Grouped Charactersrs
Escaped characters can also be treated as a metacharacter to represent matching strings.
- [...]: to mark the boundary of a character set in a bracket
expression.
- [^...]: to mark the boundary of a negative character set in a
bracket expression.
- [xyz]: to match any one of the specified characters of the
character set between the pair of square brackets. e.g. x, y, or z.
- [^xyz]: to match not any one of the specified characters of the
character set between the pair of square brackets with the indicator ^. e.g. not
x, y, and z.
- [a-z]: to match any one of the specified range of characters inside
the pair of square brackets. e.g. a, b, c, ..., or z.
- [^a-z]: to match not any one of the specified range of characters
inside the pair of square brackets with the not indicator ^ at the start of the
square bracket set. e.g. not a, b, c, ..., and z.
- {...}: to mark the boundary of a quantifier expression.
- {n}: to match the previous character or subexpression exactly n
times where n must be a nonnegative integer.
- {n,}: to match the previous character or subexpression at least n
times where n must be a nonnegative integer.
- {n,m}: to match the previous character or subexpression at least n
and at most m times where n and m must be a nonnegative integer, and n<=m.
- (...): to mark the boundary of a subexpression.
- (pattern): to match the pattern in the subexpression
as one individual group and save the match.
- (?:pattern): to match the pattern in the
subexpression as one individual group only.
- (?=pattern): a positive lookahead searching test to match the pattern
in the subexpression as one individual group before the search for the next
match before the matched text can be started.
- (?!pattern): a negative lookahead searching test to match the pattern
in the subexpression as one individual group before the search for the next
match before the matched text can be started.
Regular
Expression Objects
Regular expression object is the genetic name used to name the group of
scripting objects that related to regular expression.
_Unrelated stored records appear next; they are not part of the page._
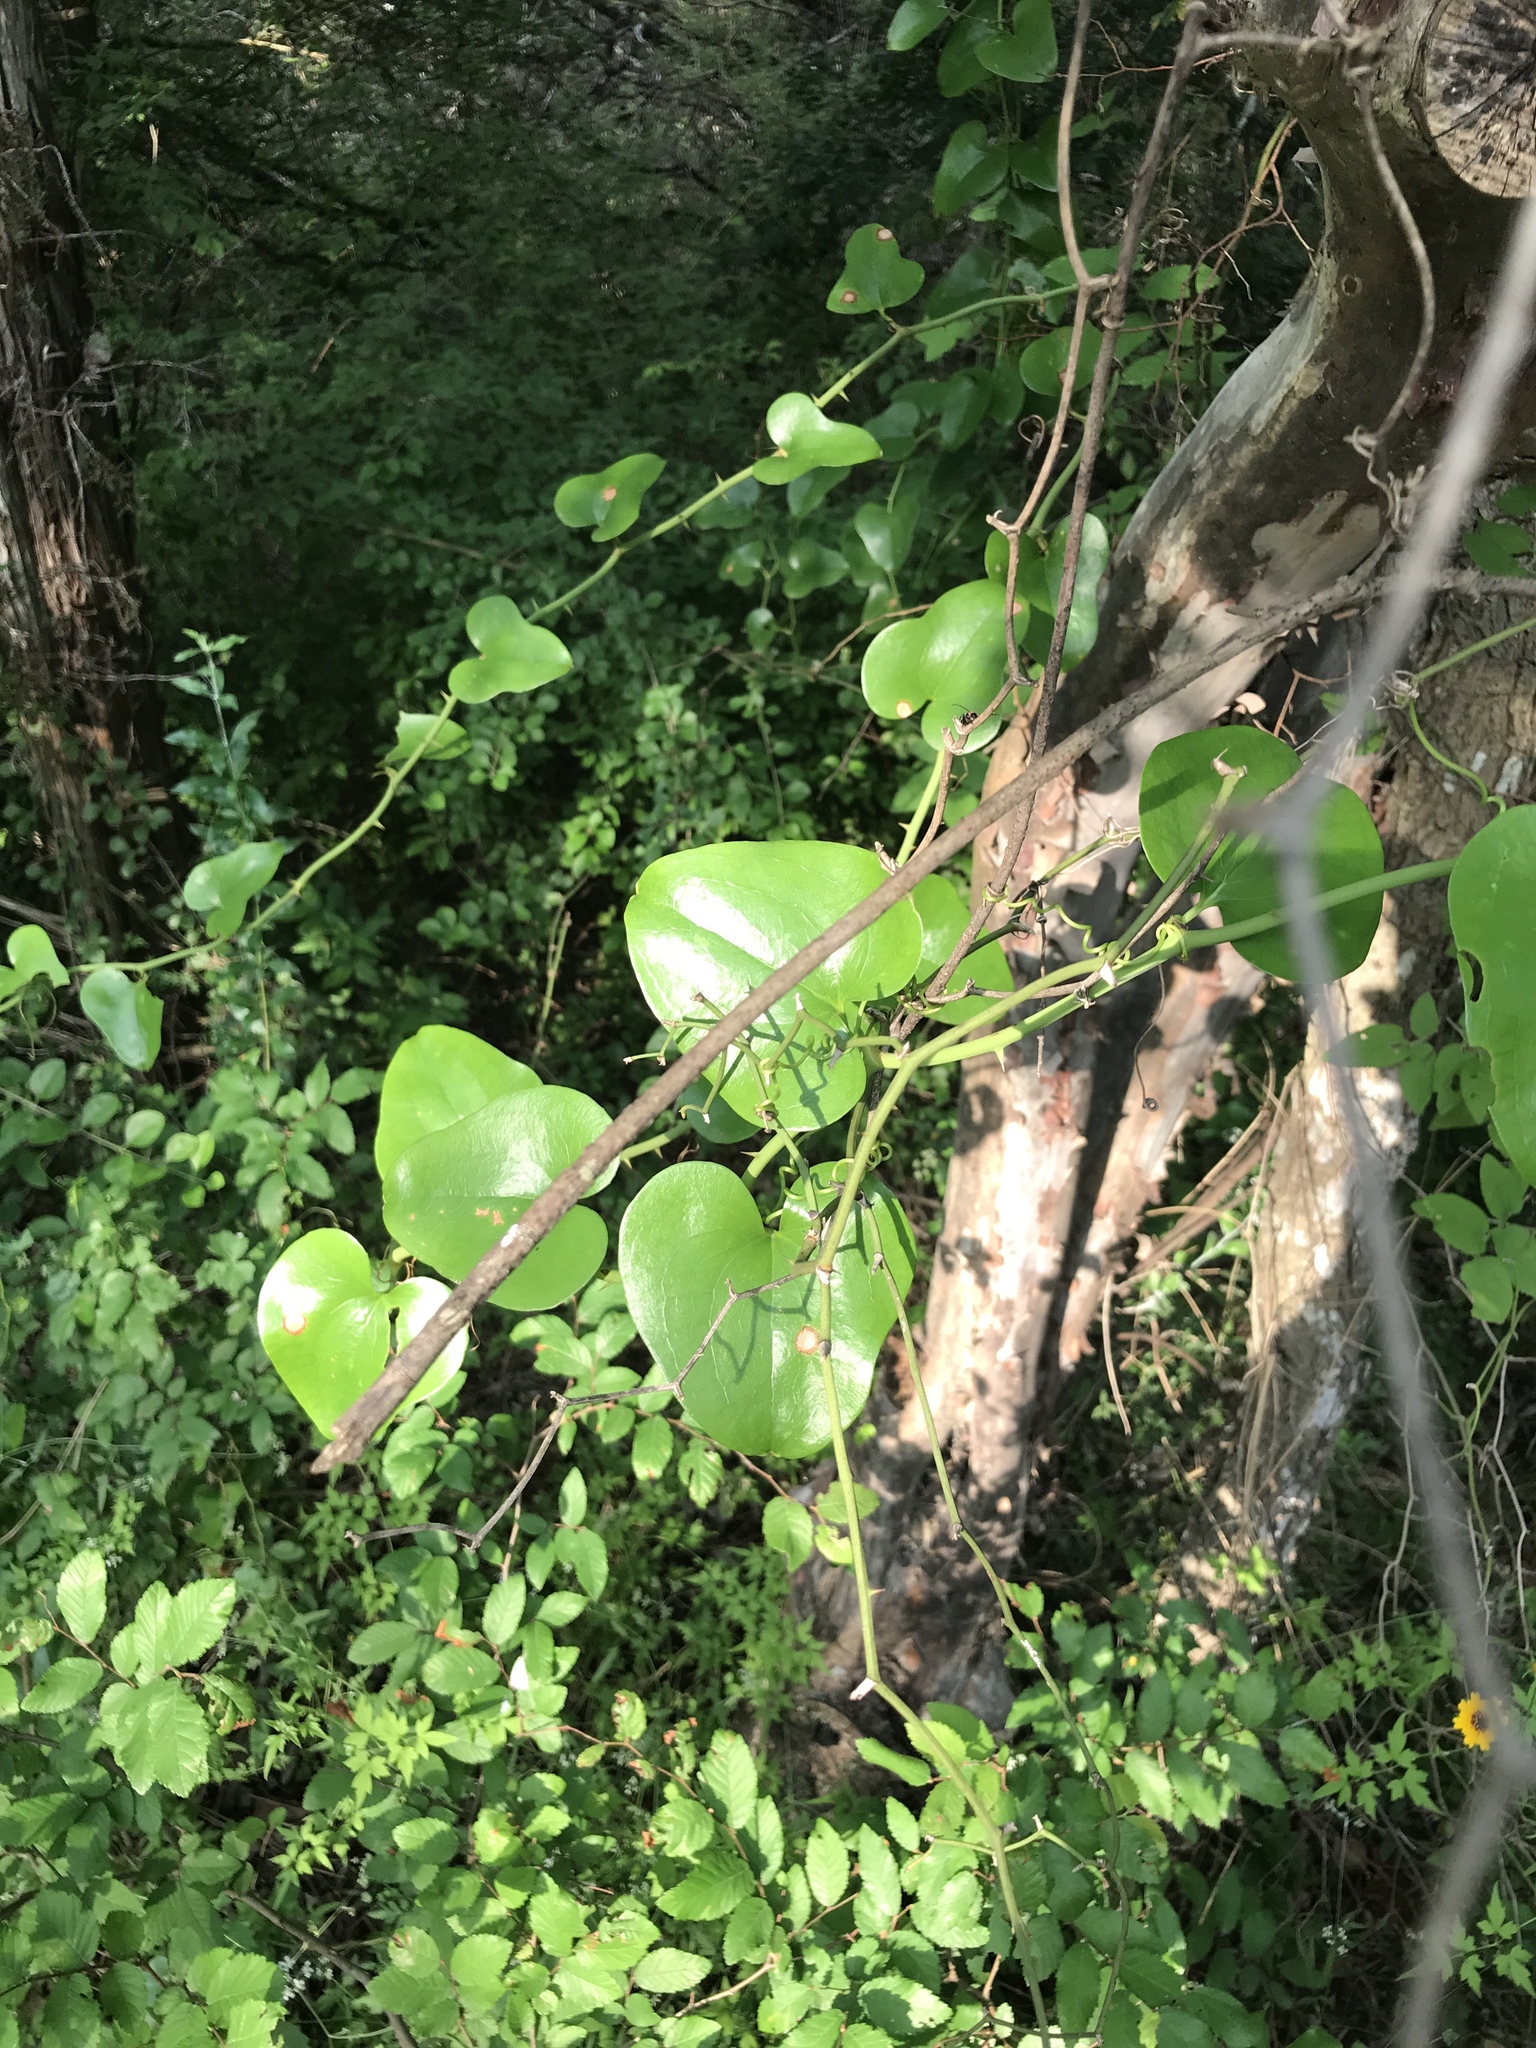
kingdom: Plantae
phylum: Tracheophyta
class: Liliopsida
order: Liliales
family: Smilacaceae
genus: Smilax
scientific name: Smilax bona-nox
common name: Catbrier
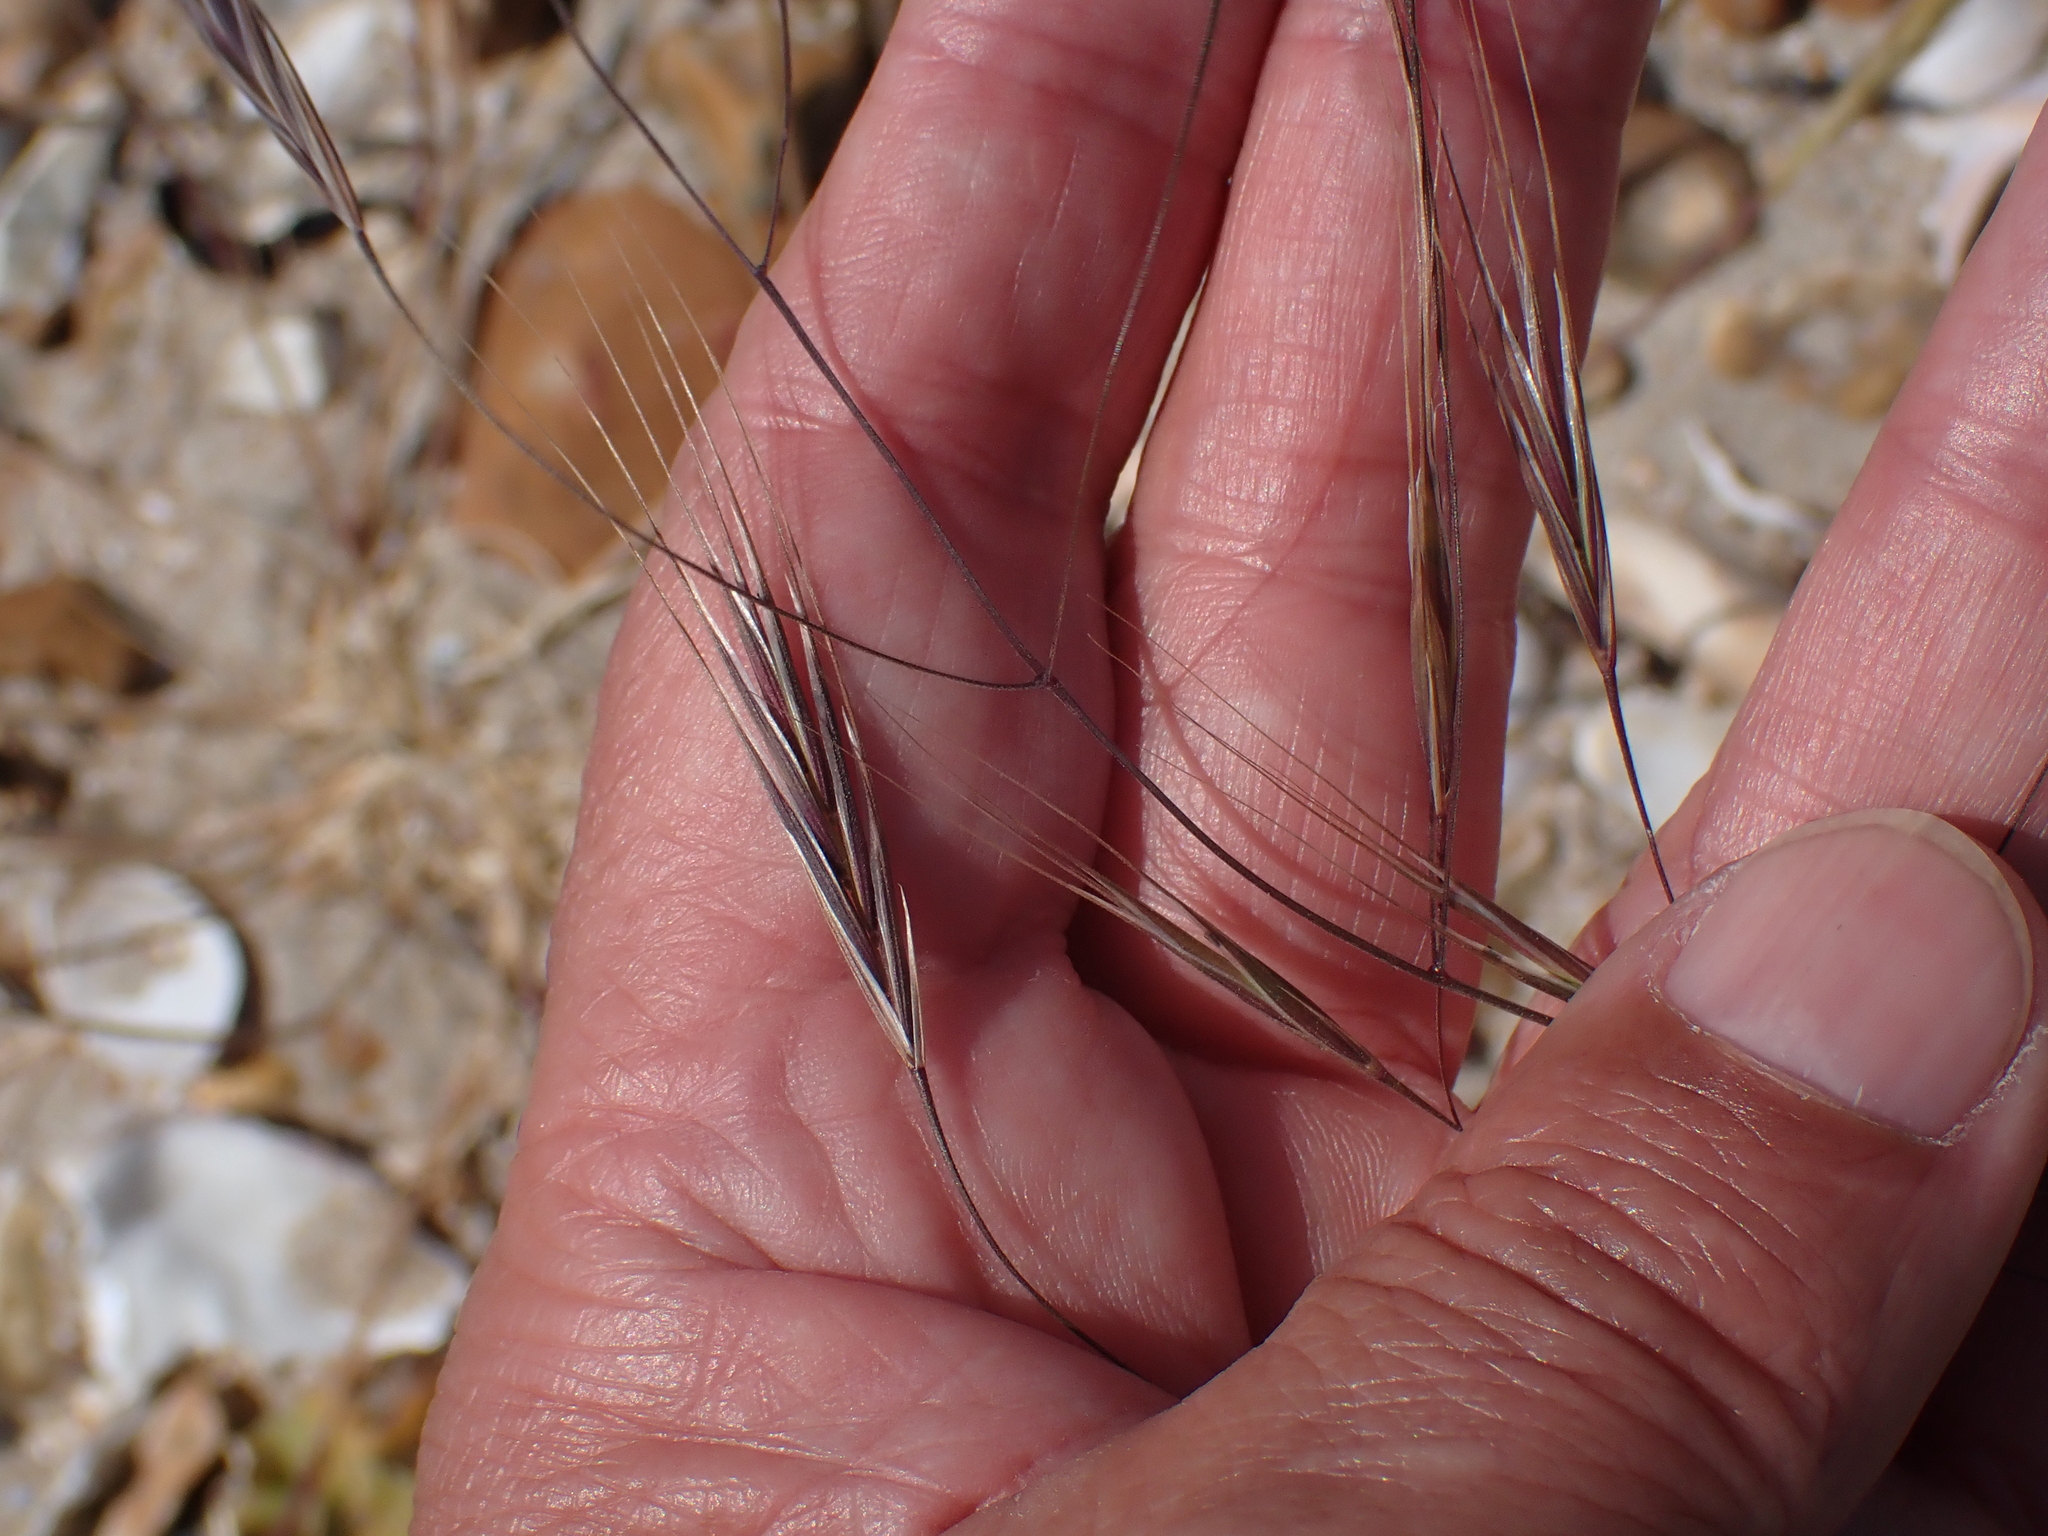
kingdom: Plantae
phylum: Tracheophyta
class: Liliopsida
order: Poales
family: Poaceae
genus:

The VBscripting regular
expression objects include VBScript RegExp Object, VBScript Matches Collection
Object and VBScript Match Object.
- VBScript RegExp Object provides 3 properties and 3 methods
- Properties
- Pattern: a string expression used to define the regular expression
- IgnoreCase: a boolean used to indicate whether the case of letter in a string
should be considered or not
- Global: a boolean used to indicate whether the all possible matches in a string
should be tested or not
- methods
- Test: to test and return a boolean value whether the regular expression
test can be successfully matched or not.
- Replace: to replace and return the computed searched-string of which a replaced
searched-string is returned if the searched-string can be successfully matched
otherwise the original searched-string is returned.
- Execute: to replace and return a computed string of which a copy of replaced
searched-string is returned if the searched-string can be successfully matched
otherwise a copy of the original searched-string is returned.
- VBScript Matches Collection Object, which is the result returned from the
RegExp.Execute method, provides 2 read-only properties
- Count: a read-only value of number of Match objects in the collection
- Item: a read-only value of a Match object to be accessed from the Matches
collection object randomly.
- VBScript Match Object, which is the object of each successful match contained
within each Matches collection object, provides 3 read-only propertiess
- FirstIndex: a read-only value of the position of the match occured in the
searched-string.
- Length: a read-only value of the total length of the matched string.
- Value: a default read-only value of the content of the matched string.